**HOW TO COMPLETE THIS TASK**
The entries shown here must be retyped in full, with no pictures included.

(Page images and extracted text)

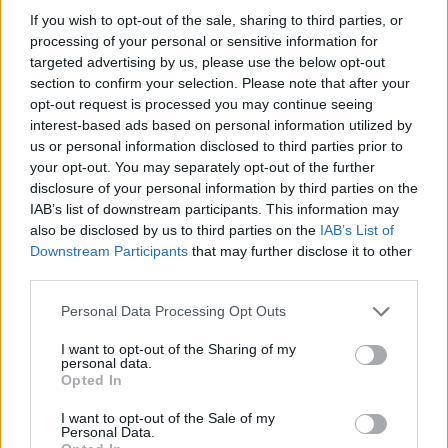
ΝΕΟΙ ΟΡΙΖΟΝΤΕΣ
•
ΝΟΜΌΣ ΧΑΝΊΩΝ
If you wish to opt-out of the sale, sharing to third parties, or
Χανιά: Αυτοψία στα έργα στον ΒΟΑΚ
processing of your personal or sensitive information for
από τον υπουργό Υποδομών
targeted advertising by us, please use the below opt-out
6 Αυγούστου 2026 17:25
section to confirm your selection. Please note that after your
opt-out request is processed you may continue seeing
ΕΛΛΑΔΑ
interest-based ads based on personal information utilized by
Νέα ταυτότητα: Ποιους φορείς
us or personal information disclosed to third parties prior to
πρέπει να ενημερώσετε μετά την
εκδόσή της
your opt-out. You may separately opt-out of the further
disclosure of your personal information by third parties on the
6 Αυγούστου 2026 17:20
IAB’s list of downstream participants. This information may
also be disclosed by us to third parties on the
IAB’s List of
ΕΝΔΙΑΦΕΡΟΝΤΑ
Αυτά είναι τα δέντρα που βοηθούν
Downstream Participants
that may further disclose it to other
στην προστασία των σπιτιών μας
third parties.
από τις φωτιές
6 Αυγούστου 2026 17:16
Personal Data Processing Opt Outs
I want to opt-out of the Sharing of my
ΓΕΎΣΗ - ΨΥΧΑΓΩΓΊΑ
personal data.
Σύκο: Το φρούτο με τα μυστικά που
Opted In
ίσως να μην γνωρίζεις
6 Αυγούστου 2026 17:11
I want to opt-out of the Sale of my
Personal Data.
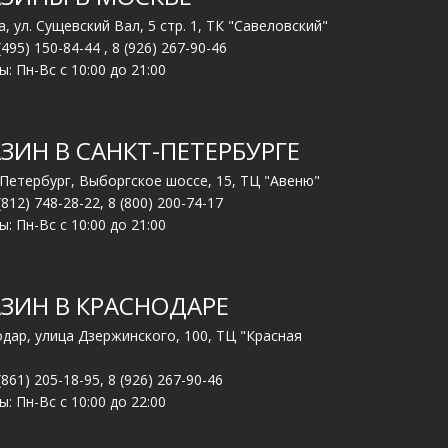
, ул. Сущевский Вал, 5 стр. 1, ТК "Савеловский"
(495) 150-84-44
,
8 (926) 267-90-46
: Пн-Вс с 10:00 до 21:00
ЗИН В САНКТ-ПЕТЕРБУРГЕ
-Петербург, Выборгское шоссе, 15, ТЦ "Авеню"
(812) 748-28-22
,
8 (800) 200-74-17
: Пн-Вс с 10:00 до 21:00
ЗИН В КРАСНОДАРЕ
одар, улица Дзержинского, 100, ТЦ "Красная
(861) 205-18-95
,
8 (926) 267-90-46
: Пн-Вс с 10:00 до 22:00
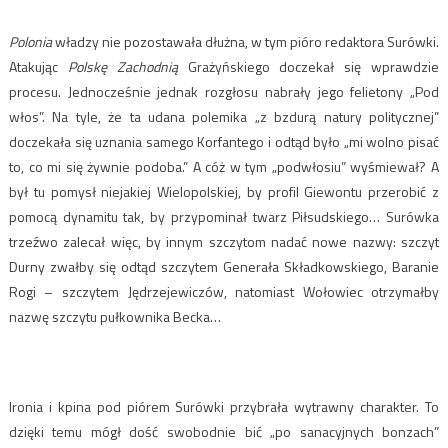
Polonia
władzy nie pozostawała dłużna, w tym pióro redaktora Surówki.
Atakując
Polskę Zachodnią
Grażyńskiego doczekał się wprawdzie
procesu. Jednocześnie jednak rozgłosu nabrały jego felietony „Pod
włos”. Na tyle, że ta udana polemika „z bzdurą natury politycznej”
doczekała się uznania samego Korfantego i odtąd było „mi wolno pisać
to, co mi się żywnie podoba.” A cóż w tym „podwłosiu” wyśmiewał? A
był tu pomysł niejakiej Wielopolskiej, by profil Giewontu przerobić z
pomocą dynamitu tak, by przypominał twarz Piłsudskiego… Surówka
trzeźwo zalecał więc, by innym szczytom nadać nowe nazwy: szczyt
Durny zwałby się odtąd szczytem Generała Składkowskiego, Baranie
Rogi – szczytem Jędrzejewiczów, natomiast Wołowiec otrzymałby
nazwę szczytu pułkownika Becka…
Ironia i kpina pod piórem Surówki przybrała wytrawny charakter. To
dzięki temu mógł dość swobodnie bić „po sanacyjnych bonzach”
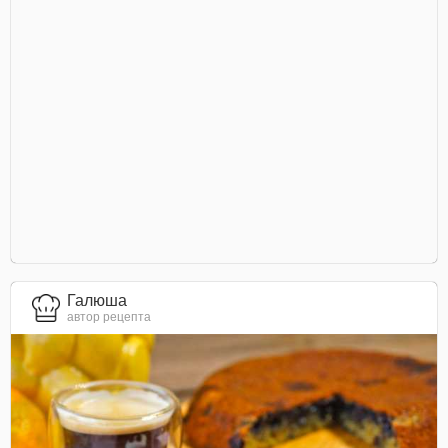
Галюша
автор рецепта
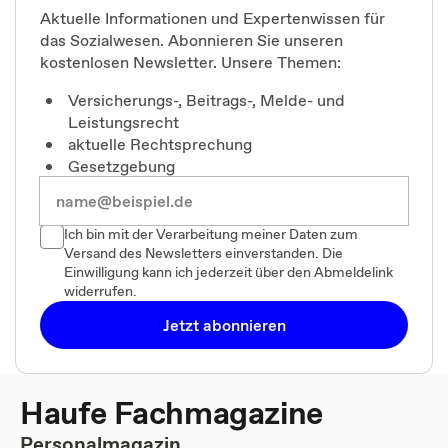
Aktuelle Informationen und Expertenwissen für
das Sozialwesen. Abonnieren Sie unseren
kostenlosen Newsletter. Unsere Themen:
Versicherungs-, Beitrags-, Melde- und
Leistungsrecht
aktuelle Rechtsprechung
Gesetzgebung
Ich bin mit der Verarbeitung meiner Daten zum
Versand des Newsletters einverstanden. Die
Einwilligung kann ich jederzeit über den Abmeldelink
widerrufen.
Jetzt abonnieren
Haufe Fachmagazine
Personalmagazin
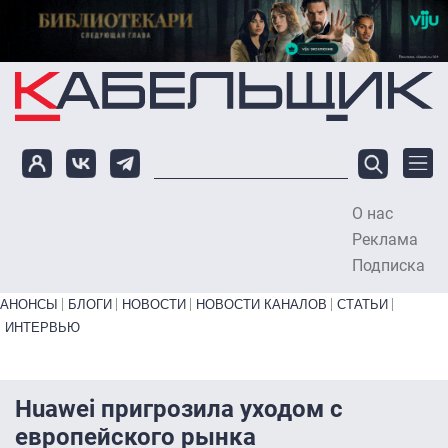
Перейти к основному содержанию
О нас
To
Реклама
Подписка
Primary links bottom
АНОНСЫ
БЛОГИ
НОВОСТИ
НОВОСТИ КАНАЛОВ
СТАТЬИ
ИНТЕРВЬЮ
Huawei пригрозила уходом с
европейского рынка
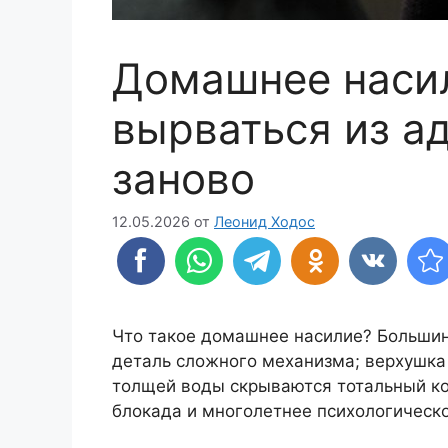
Домашнее насил
вырваться из ад
заново
12.05.2026
от
Леонид Ходос
Что такое домашнее насилие? Большинс
деталь сложного механизма; верхушка 
толщей воды скрываются тотальный ко
блокада и многолетнее психологическ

**RESULT FOR THIS EXERCISE**
ΝΕΟΙ ΟΡΙΖΟΝΤΕΣ
•
ΝΟΜΌΣ ΧΑΝΊΩΝ
If you wish to opt-out of the sale, sharing to third parties, or
Χανιά: Αυτοψία στα έργα στον ΒΟΑΚ
processing of your personal or sensitive information for
από τον υπουργό Υποδομών
targeted advertising by us, please use the below opt-out
6 Αυγούστου 2026 17:25
section to confirm your selection. Please note that after your
opt-out request is processed you may continue seeing
ΕΛΛΑΔΑ
interest-based ads based on personal information utilized by
Νέα ταυτότητα: Ποιους φορείς
us or personal information disclosed to third parties prior to
πρέπει να ενημερώσετε μετά την
εκδόσή της
your opt-out. You may separately opt-out of the further
disclosure of your personal information by third parties on the
6 Αυγούστου 2026 17:20
IAB’s list of downstream participants. This information may
also be disclosed by us to third parties on the
IAB’s List of
ΕΝΔΙΑΦΕΡΟΝΤΑ
Αυτά είναι τα δέντρα που βοηθούν
Downstream Participants
that may further disclose it to other
στην προστασία των σπιτιών μας
third parties.
από τις φωτιές
6 Αυγούστου 2026 17:16
Personal Data Processing Opt Outs
I want to opt-out of the Sharing of my
ΓΕΎΣΗ - ΨΥΧΑΓΩΓΊΑ
personal data.
Σύκο: Το φρούτο με τα μυστικά που
Opted In
ίσως να μην γνωρίζεις
6 Αυγούστου 2026 17:11
I want to opt-out of the Sale of my
Personal Data.
, ул. Сущевский Вал, 5 стр. 1, ТК "Савеловский"
(495) 150-84-44
,
8 (926) 267-90-46
: Пн-Вс с 10:00 до 21:00
ЗИН В САНКТ-ПЕТЕРБУРГЕ
-Петербург, Выборгское шоссе, 15, ТЦ "Авеню"
(812) 748-28-22
,
8 (800) 200-74-17
: Пн-Вс с 10:00 до 21:00
ЗИН В КРАСНОДАРЕ
одар, улица Дзержинского, 100, ТЦ "Красная
(861) 205-18-95
,
8 (926) 267-90-46
: Пн-Вс с 10:00 до 22:00
Polonia
władzy nie pozostawała dłużna, w tym pióro redaktora Surówki.
Atakując
Polskę Zachodnią
Grażyńskiego doczekał się wprawdzie
procesu. Jednocześnie jednak rozgłosu nabrały jego felietony „Pod
włos”. Na tyle, że ta udana polemika „z bzdurą natury politycznej”
doczekała się uznania samego Korfantego i odtąd było „mi wolno pisać
to, co mi się żywnie podoba.” A cóż w tym „podwłosiu” wyśmiewał? A
był tu pomysł niejakiej Wielopolskiej, by profil Giewontu przerobić z
pomocą dynamitu tak, by przypominał twarz Piłsudskiego… Surówka
trzeźwo zalecał więc, by innym szczytom nadać nowe nazwy: szczyt
Durny zwałby się odtąd szczytem Generała Składkowskiego, Baranie
Rogi – szczytem Jędrzejewiczów, natomiast Wołowiec otrzymałby
nazwę szczytu pułkownika Becka…
Ironia i kpina pod piórem Surówki przybrała wytrawny charakter. To
dzięki temu mógł dość swobodnie bić „po sanacyjnych bonzach”
Галюша
автор рецепта
Aktuelle Informationen und Expertenwissen für
das Sozialwesen. Abonnieren Sie unseren
kostenlosen Newsletter. Unsere Themen:
Versicherungs-, Beitrags-, Melde- und
Leistungsrecht
aktuelle Rechtsprechung
Gesetzgebung
Ich bin mit der Verarbeitung meiner Daten zum
Versand des Newsletters einverstanden. Die
Einwilligung kann ich jederzeit über den Abmeldelink
widerrufen.
Jetzt abonnieren
Haufe Fachmagazine
Personalmagazin
Перейти к основному содержанию
О нас
To
Реклама
Подписка
Primary links bottom
АНОНСЫ
БЛОГИ
НОВОСТИ
НОВОСТИ КАНАЛОВ
СТАТЬИ
ИНТЕРВЬЮ
Huawei пригрозила уходом с
европейского рынка
Домашнее насил
вырваться из ад
заново
12.05.2026
от
Леонид Ходос
Что такое домашнее насилие? Большинс
деталь сложного механизма; верхушка 
толщей воды скрываются тотальный ко
блокада и многолетнее психологическ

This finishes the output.